Accu-Chek "Made by diabetics"3:30 (2017) (Russia)

Here is a very inspiring film from Russian agency, Voskhod for their client Accu-Chek which is a glucose meter manufacturer. There is a misperception about diabetics that they are unable to live life to the fullest. No so at all. To prove that point this entire film was made by diabetics and their carers. The actors and actresses, the entire crew. Everyone. With 422 million people worldwide having diabetes, (and 7% in Russia alone) this is a great positive message to show the world that they aren't just sitting around suffering like they are depicted at the beginning on the film. When the cellist starts playing, they come alive.
Voskhod learned through interviews with the cast and crew that often they'd not get a job or fail an interview because of callous employers who would tell them diabetes was their own fault and that they should take better care of their health. While is is true that weight contributes to Type 2 diabetes, it isn't true of type one. But either way that's not the point and its no one's business and certainly shouldn't prevent someone from being hired. In this light, "Made by diabetics," is a great testament to what people with diabetes can do.
It's also a great testament to advertising. Instead of doing a product demo, they showed the benefit of using the product: a fuller life. The idea was based on a real insight which came from useful research. I know, right?
The spot may seem like a simple light to dark trope but the camera work is fantastic. And in case you were wondering, the film was shot on location in a Russian social housing complex, recreating the familiar post-Soviet apartment interiors, making the message is aimed squarely at the Russians, but still retaining a universality.
Be sure to watch the credits, too as they list what kind of diabetes each person has. It wasn't necessary, but definitely a nice touch to prove their point.

Agency: Voskhod
Client: Roche Diabetes Care Rus (Accu-Chek)
Brand: Accu-Chek

Roche Diabetes Care Rus (Accu-Chek)
Marketing director: Maria Molchanova
Marketing communication group head: Marina Gruzdova

Voskhod Creative Agency
Creative director: Andrey Gubaydullin
Copywriters: Anton Rozhin, Daria Ovechkina
Strategic planner: Roman Bukh
Postproduction: Ilya Linetsky
Digital Creative Director: Dmitry Maslakov
Digital Art Director: Anna Maslyakova
Technical Lead: Valery Zaharov
Web designer: Lilia Zagidullina

PRODUCTION COMPANY
SKBD.SH PRODUCTION
Executive Producers: Nastia Korkia, Michael Romanov
Producer: Vladimir Piskunov

SERVICE COMPANY
Radioaktive UA
Executive Producer: Darko Skulsky
Producer: Kate Galytska

AnonymousCoward's picture
Dabitch's picture

When I was nine years old, my classmate returned from summer leave with "an announcement" to the class. The teacher stopped everything to tell us that she had diabetes which they had discovered during the summer, and then she gave a short class on the blood sugars and insulin. The result of this was of course that we stared at our friend every time she ate for like six months and treated her like a martian. "So you can't have sugar?" -"No" - "What about ice-cream?"

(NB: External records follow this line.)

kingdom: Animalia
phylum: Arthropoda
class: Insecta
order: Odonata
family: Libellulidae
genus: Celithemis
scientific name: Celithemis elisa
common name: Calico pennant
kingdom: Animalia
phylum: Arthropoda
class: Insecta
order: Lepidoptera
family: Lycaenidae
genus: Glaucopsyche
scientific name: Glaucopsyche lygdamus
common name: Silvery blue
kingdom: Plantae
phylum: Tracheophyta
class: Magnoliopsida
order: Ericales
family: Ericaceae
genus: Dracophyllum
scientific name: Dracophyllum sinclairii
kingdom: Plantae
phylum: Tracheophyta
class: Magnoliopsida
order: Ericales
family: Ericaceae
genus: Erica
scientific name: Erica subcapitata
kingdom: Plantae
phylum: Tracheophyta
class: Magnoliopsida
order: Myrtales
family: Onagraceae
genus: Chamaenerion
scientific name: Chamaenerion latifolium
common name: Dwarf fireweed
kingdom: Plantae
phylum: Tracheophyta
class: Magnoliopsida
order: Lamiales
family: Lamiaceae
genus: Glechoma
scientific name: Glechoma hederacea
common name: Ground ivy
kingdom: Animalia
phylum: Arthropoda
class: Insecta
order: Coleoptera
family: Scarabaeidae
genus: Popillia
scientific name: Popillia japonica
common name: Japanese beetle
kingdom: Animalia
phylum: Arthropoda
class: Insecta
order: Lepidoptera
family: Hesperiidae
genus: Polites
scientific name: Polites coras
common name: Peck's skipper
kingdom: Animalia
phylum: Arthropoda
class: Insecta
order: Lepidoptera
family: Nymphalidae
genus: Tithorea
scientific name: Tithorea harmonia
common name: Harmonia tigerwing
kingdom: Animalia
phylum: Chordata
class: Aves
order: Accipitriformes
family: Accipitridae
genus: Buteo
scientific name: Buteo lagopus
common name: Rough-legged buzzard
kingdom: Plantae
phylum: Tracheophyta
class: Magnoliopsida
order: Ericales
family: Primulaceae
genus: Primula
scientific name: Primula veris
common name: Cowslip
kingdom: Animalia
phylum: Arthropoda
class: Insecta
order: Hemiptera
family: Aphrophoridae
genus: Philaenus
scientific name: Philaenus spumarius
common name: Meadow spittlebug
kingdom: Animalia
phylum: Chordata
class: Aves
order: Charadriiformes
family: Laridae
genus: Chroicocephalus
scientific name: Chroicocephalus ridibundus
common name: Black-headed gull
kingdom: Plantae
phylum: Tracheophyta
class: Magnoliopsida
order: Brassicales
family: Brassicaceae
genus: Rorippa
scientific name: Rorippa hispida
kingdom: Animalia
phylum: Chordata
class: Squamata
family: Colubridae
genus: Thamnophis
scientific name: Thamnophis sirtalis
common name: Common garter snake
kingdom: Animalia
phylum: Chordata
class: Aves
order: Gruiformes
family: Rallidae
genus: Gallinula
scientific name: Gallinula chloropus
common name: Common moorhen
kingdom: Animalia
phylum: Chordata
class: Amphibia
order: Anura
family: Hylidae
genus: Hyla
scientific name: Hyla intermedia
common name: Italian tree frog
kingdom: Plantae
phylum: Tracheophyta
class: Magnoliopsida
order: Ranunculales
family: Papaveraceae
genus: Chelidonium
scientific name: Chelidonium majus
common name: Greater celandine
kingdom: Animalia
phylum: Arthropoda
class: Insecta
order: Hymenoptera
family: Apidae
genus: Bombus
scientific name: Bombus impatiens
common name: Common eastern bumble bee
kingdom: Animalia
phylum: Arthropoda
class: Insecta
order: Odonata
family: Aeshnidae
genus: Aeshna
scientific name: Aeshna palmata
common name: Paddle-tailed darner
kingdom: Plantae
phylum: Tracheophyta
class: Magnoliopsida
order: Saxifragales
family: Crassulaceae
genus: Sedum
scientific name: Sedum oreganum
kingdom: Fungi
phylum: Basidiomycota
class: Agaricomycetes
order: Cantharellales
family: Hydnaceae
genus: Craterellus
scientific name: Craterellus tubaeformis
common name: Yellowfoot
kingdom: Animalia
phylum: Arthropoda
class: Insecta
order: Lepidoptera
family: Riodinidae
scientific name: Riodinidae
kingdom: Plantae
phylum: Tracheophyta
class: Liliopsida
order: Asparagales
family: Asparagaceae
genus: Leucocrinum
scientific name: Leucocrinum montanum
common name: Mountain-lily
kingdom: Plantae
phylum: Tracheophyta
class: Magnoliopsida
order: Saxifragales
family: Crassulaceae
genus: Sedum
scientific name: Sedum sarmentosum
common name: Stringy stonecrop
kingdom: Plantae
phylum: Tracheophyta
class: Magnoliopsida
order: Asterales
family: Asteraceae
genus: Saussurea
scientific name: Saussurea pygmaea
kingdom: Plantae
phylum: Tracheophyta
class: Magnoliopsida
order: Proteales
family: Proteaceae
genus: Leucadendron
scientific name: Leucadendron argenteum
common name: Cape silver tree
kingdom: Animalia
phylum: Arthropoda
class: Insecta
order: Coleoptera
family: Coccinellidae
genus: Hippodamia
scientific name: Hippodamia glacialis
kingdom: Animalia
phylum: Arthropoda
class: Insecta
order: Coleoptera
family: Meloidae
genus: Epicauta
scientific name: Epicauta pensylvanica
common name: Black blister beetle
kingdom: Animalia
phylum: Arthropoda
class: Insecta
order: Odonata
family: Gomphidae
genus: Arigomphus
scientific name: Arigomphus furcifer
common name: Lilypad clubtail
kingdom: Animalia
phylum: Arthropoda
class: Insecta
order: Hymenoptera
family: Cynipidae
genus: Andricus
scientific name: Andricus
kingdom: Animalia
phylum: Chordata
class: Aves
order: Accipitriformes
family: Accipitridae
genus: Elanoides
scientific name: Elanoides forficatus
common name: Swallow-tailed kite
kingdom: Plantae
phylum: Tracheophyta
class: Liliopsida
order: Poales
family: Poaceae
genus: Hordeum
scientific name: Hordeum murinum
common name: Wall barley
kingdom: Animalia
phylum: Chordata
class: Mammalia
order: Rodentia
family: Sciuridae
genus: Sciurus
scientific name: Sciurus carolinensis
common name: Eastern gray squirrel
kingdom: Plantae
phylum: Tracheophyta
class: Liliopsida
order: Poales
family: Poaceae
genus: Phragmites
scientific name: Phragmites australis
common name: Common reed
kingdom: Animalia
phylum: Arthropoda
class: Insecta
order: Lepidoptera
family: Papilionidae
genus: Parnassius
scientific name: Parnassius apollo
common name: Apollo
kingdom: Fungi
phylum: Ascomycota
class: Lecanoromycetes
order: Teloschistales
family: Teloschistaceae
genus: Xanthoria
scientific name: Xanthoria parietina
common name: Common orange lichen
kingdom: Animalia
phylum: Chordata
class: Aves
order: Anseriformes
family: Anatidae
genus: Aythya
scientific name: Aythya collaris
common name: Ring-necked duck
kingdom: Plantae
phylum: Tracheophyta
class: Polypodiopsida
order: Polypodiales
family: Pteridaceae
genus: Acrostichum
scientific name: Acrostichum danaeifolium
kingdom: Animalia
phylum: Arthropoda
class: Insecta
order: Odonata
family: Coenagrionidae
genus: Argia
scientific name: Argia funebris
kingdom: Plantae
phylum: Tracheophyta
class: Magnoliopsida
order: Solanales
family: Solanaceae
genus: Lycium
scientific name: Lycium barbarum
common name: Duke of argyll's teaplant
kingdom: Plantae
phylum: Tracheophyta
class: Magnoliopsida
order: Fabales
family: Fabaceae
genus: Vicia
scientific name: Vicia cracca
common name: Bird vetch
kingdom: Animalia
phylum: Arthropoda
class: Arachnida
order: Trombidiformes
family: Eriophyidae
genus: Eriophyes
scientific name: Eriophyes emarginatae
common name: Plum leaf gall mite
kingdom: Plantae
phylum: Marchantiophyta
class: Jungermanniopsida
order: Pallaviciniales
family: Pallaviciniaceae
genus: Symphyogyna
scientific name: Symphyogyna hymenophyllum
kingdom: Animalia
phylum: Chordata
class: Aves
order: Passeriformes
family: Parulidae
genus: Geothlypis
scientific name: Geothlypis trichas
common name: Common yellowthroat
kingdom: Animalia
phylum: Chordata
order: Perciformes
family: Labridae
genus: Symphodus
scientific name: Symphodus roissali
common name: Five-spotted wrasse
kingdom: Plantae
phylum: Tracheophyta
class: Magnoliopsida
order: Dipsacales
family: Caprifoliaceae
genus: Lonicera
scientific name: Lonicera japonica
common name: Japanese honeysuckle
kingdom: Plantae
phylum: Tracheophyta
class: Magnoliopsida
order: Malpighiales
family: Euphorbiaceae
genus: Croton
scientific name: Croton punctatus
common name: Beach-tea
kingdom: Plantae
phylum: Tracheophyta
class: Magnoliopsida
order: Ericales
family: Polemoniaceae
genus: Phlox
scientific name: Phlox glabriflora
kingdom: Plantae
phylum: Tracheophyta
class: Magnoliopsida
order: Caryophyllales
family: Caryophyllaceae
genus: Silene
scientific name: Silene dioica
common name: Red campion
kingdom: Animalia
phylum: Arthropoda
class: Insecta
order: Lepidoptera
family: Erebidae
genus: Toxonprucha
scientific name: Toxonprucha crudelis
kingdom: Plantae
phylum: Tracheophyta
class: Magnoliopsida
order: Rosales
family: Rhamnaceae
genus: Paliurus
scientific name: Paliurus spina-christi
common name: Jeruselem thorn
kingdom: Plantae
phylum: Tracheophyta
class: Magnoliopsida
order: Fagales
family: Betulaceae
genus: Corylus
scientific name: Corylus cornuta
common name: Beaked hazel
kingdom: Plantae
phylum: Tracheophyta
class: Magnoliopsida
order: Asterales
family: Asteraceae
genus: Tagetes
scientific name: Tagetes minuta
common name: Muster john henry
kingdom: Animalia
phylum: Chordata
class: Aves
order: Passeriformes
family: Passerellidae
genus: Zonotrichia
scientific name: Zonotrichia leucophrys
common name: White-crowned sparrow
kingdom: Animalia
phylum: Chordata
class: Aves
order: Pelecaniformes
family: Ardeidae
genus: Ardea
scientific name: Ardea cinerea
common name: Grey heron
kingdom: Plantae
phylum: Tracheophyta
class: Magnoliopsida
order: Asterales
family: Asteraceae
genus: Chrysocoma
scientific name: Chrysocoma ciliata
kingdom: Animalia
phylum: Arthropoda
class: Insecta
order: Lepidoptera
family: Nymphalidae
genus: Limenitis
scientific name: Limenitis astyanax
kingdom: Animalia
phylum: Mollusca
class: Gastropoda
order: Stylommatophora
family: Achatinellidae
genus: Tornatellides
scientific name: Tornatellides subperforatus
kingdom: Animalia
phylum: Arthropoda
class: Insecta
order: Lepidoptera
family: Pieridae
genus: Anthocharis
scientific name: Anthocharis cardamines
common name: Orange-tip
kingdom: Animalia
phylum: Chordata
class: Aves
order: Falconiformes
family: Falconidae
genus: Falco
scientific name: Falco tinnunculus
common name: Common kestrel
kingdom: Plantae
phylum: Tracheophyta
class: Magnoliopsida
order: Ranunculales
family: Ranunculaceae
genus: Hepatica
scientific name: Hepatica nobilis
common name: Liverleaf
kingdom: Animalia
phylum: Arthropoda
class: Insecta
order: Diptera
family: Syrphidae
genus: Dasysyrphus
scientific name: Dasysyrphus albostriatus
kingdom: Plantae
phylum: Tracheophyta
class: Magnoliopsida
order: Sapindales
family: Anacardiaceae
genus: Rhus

Years later we had completely forgotten that she had diabetes, as we all graduated together and went out for (sugar free) ice-cream. This film hits home. Some of the shots here are really nice, very good camerawork. As a piece of film, it's really quite nice how the entire building comes alive when the man on the cello plays. It's emotional and beautiful. Not sure what that has to do with diabetes.

kidsleepy's picture

I saw it as having nothing to do with diabetes and everything to do with living with diabetes correctly. In other words it's perception reality. In Russia they hear "diabetes," and think "disease." They want to show that if you are making sure your blood sugar level is where it should be than you can live a normal life. I still think it's much more interesting than a product demo where we watch someone prick their finger, and then run off smiling in the park with their golden retriever, which is probably what we would do for a commercial in the United States.